[Given exercise A]
Return, word for word, the part of the activist speech starting with "I’m honored to" and going on through "passion and memories.".

[Extract]
****************************************

By Janet Capella
(Editor’s note: The following text is from the author’s presentation at a gathering at the Universalist Unitarian Church of Fresno on June 22, 2019. The author is an antiwar activist and a longtime Fresno area resident. She was involved in movements described herein that shaped the lives of so many people in our society—and helped to change it. The Community Alliance welcomes contributions such as this article that bring light on our past social fights for justice and equality.)
I’m honored to be in this room full of activists, each with a story and poignant journey of lives lived more than 50, 60, 70 years ago. Our shared zephyr of history was not a gentle breeze, yet we meet today in air that buzzes with passion and memories.
We live today as activists—as we did yesteryear, interconnected by multiple networks and resources. We are flexible, creative, our minds and hearts strong.
Looking forward to multilayered projects and motivated by giving and receiving, our lives intersect, studied in thought, research. Our lives and world are more connected with issues, miles more complex and overwhelming.
Stand up, speak out, be present comrades! We have come here to stand up again, called here today, always looking out for the fires of our present and future struggles. We march forward to more difficult times and perilous work for years to come.

****************************************

[Given exercise B]
Identify each line of the records that contains the string "label", with case counting, and copy those lines.

[Exercise inputs]
****************************************

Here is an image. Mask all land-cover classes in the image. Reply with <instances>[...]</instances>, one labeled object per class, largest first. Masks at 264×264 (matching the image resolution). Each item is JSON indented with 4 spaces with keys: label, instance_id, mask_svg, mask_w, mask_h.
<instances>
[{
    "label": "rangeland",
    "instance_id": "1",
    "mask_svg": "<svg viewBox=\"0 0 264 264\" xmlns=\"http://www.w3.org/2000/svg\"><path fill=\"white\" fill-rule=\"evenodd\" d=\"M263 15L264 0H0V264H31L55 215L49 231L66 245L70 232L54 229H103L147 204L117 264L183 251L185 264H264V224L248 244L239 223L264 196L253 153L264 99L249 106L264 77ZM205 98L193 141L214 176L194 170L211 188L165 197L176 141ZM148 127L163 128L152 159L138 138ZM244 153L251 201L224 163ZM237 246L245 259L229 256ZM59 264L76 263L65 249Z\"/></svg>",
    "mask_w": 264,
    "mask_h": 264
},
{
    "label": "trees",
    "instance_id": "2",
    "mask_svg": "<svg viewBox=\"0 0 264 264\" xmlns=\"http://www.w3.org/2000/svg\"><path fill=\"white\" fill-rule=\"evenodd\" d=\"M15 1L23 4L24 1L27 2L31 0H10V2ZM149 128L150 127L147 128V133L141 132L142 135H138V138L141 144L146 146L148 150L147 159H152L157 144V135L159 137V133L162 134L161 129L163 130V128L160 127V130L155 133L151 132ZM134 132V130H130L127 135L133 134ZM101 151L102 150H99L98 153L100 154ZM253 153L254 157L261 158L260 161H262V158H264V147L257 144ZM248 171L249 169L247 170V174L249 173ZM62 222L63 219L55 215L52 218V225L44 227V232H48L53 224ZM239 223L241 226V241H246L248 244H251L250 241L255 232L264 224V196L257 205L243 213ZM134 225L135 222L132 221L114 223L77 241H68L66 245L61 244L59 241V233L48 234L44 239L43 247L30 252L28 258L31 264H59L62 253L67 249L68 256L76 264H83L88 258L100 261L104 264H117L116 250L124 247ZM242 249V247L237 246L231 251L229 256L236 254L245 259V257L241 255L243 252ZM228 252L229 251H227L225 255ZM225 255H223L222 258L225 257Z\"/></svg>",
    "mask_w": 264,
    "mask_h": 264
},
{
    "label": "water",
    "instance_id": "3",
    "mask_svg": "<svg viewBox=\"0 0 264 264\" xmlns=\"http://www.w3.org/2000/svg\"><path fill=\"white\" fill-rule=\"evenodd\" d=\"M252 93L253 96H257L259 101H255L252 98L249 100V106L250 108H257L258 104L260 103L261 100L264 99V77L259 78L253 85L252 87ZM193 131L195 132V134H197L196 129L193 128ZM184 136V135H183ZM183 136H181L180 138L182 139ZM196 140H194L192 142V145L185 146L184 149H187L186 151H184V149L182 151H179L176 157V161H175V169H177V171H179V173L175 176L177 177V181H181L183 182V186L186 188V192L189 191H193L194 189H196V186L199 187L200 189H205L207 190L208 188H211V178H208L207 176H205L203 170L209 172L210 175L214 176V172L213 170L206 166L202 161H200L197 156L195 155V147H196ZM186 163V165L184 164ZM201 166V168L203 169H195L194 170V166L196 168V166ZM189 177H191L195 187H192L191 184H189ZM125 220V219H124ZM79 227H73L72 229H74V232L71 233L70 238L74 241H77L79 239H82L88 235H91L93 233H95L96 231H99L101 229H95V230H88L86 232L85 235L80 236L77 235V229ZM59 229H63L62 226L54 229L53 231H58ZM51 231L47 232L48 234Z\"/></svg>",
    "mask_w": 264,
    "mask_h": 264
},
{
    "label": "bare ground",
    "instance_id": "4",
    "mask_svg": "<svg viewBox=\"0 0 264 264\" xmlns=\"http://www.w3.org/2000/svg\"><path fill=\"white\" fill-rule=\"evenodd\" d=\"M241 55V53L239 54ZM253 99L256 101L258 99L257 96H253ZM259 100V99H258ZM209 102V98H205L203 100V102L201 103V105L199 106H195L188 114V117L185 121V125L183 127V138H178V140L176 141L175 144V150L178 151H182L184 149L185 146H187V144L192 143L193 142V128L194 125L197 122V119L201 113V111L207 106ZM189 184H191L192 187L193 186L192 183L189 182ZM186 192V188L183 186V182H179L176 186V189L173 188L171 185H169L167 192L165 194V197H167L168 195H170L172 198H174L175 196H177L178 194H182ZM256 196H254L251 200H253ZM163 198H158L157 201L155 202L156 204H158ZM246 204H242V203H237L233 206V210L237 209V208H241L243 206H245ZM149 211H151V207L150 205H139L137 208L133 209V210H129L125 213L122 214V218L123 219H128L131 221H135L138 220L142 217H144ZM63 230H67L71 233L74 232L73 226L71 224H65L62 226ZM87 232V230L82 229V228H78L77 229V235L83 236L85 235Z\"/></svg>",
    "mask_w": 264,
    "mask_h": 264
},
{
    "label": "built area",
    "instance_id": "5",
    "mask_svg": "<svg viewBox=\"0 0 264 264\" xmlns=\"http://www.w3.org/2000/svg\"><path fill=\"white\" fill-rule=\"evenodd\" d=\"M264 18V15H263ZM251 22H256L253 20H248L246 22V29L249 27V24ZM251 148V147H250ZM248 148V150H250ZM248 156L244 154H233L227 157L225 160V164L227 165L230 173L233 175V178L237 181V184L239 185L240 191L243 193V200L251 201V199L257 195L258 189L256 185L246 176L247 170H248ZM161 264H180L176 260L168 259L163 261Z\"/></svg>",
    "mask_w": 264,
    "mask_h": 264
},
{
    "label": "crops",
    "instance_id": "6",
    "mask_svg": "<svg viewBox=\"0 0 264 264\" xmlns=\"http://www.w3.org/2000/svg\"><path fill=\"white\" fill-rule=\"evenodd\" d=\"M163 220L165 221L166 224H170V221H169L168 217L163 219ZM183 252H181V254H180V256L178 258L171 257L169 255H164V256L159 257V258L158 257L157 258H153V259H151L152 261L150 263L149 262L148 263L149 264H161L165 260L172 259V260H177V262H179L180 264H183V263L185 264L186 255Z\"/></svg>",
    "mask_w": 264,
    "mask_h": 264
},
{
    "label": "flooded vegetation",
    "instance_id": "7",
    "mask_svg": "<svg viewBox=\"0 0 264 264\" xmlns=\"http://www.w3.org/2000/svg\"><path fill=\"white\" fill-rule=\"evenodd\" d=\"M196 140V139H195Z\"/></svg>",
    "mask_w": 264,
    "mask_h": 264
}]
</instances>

****************************************

[Correct result A]
I’m honored to be in this room full of activists, each with a story and poignant journey of lives lived more than 50, 60, 70 years ago. Our shared zephyr of history was not a gentle breeze, yet we meet today in air that buzzes with passion and memories.

[Correct result B]
Here is an image. Mask all land-cover classes in the image. Reply with <instances>[...]</instances>, one labeled object per class, largest first. Masks at 264×264 (matching the image resolution). Each item is JSON indented with 4 spaces with keys: label, instance_id, mask_svg, mask_w, mask_h.
    "label": "rangeland",
    "label": "trees",
    "label": "water",
    "label": "bare ground",
    "label": "built area",
    "label": "crops",
    "label": "flooded vegetation",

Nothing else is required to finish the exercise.